= Itaakpa rock shelter =

Excavated cave in southwestern Nigeria

The Itaakpa rock shelter is an archaeological site located in southwestern Nigeria. It is situated about half of a kilometre (3/10 of a mile) west of the village of Iffe-Ijumu, in the Kogi State of Nigeria. It is in a region with a number of similar rock formations that sheltered Late Stone Age peoples and that are of significant archeological interest.

== Excavations ==
The site was excavated between 1985 and 1988 by a British and Nigerian team. The artifacts found at the shelter, particularly the pottery, suggest a long period of continuous occupation from the Late Stone Age to the Iron Age. The tools, particularly microlithic tools (small, sharp stone tools), indicate a hunter-gatherer lifestyle.

Excavations at Itaakpa have also revealed human remains – a partial human skull consisting of a partial right mandible and maxilla, 12 teeth in situ and nine other isolated teeth, apparently all belonging to a single adult male, probably in his twenties. The teeth appear to be healthy, with no visible cavities or calculus. On the other hand, disturbances to the enamel in some places may indicate episodes of starvation or disease while the enamel was forming. In addition, there is evidence of wear and tear on some teeth. This tooth damage is horizontal and flat, which is typical of hunter- gatherers. This skull has been dated to 2210 Before Present.

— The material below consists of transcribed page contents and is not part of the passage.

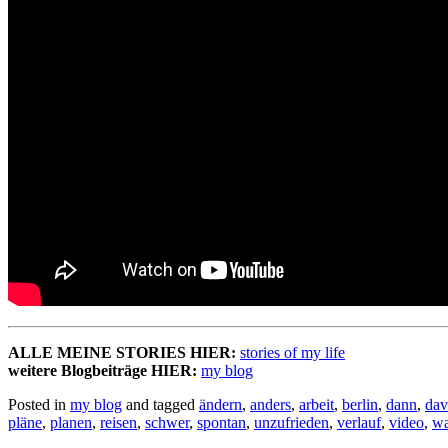
ALLE MEINE STORIES HIER:
stories of my life
weitere Blogbeiträge HIER:
my blog
Posted in
my blog
and tagged
ändern
,
anders
,
arbeit
,
berlin
,
dann
,
dav
pläne
,
planen
,
reisen
,
schwer
,
spontan
,
unzufrieden
,
verlauf
,
video
,
w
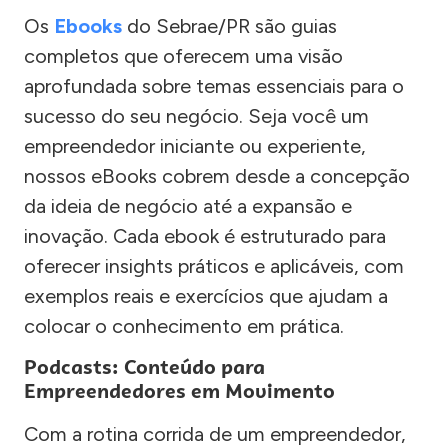
Os
Ebooks
do Sebrae/PR são guias
completos que oferecem uma visão
aprofundada sobre temas essenciais para o
sucesso do seu negócio. Seja você um
empreendedor iniciante ou experiente,
nossos eBooks cobrem desde a concepção
da ideia de negócio até a expansão e
inovação. Cada ebook é estruturado para
oferecer insights práticos e aplicáveis, com
exemplos reais e exercícios que ajudam a
colocar o conhecimento em prática.
Podcasts: Conteúdo para
Empreendedores em Movimento
Com a rotina corrida de um empreendedor,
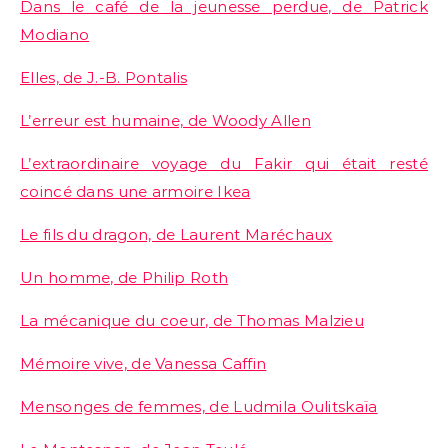
Dans le café de la jeunesse perdue, de Patrick
Modiano
Elles, de J.-B. Pontalis
L’erreur est humaine, de Woody Allen
L’extraordinaire voyage du Fakir qui était resté
coincé dans une armoire Ikea
Le fils du dragon, de Laurent Maréchaux
Un homme, de Philip Roth
La mécanique du coeur, de Thomas Malzieu
Mémoire vive, de Vanessa Caffin
Mensonges de femmes, de Ludmila Oulitskaïa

An extensive collection of stone tools and chips was also excavated from the shelter. Of the total 'lithic assemblage' of 5830 pieces, all but 31 were of quartz. Twenty-eight quartz tools were identified, including two burins, two awls, two points and 13 side scrapers. Also found on the top and most recent layers were a lump of iron slag, a piece of iron wire and an iron arrowhead; these indicate that iron working took place during the later phases of human occupancy.

== Findings ==
These findings provide insights into the technological and cultural practices of early human inhabitants of the area, such as their hunting and tool-making techniques. For example, analysis of the extensive pottery findings at the site has shed light on the types of pottery produced and the techniques used to produce them. A total of 1257 pottery sherds were found on the site, most of which were very small. No sherds were found in the oldest excavation layers. About half of the sherds (51 percent) were decorated. The decorative devices include surface finishing (20.5 percent); grooving and incision (18.5 percent); and twisted string roulette and grooved/incised (13.8 percent). The archeologists were able to identify four vessel forms – small globular pitchers, larger pitchers (possibly used for cooking); large water storage pots and shallow bowls, probably used for frying foods. Microscopic examination of the sherds shows that some used organic matter as temper (matter mixed with clay to reduce shrinkage and prevent cracking during the firing process). By tracking the sherds over time, archeologists were able to assert that "there was some development in pottery technology over time."

The discoveries in the Itaakpa rock shelter contribute to what is, at the present time, a relatively small database about the Late Stone Age inhabitants of much of West Africa, as well as other parts of the continent.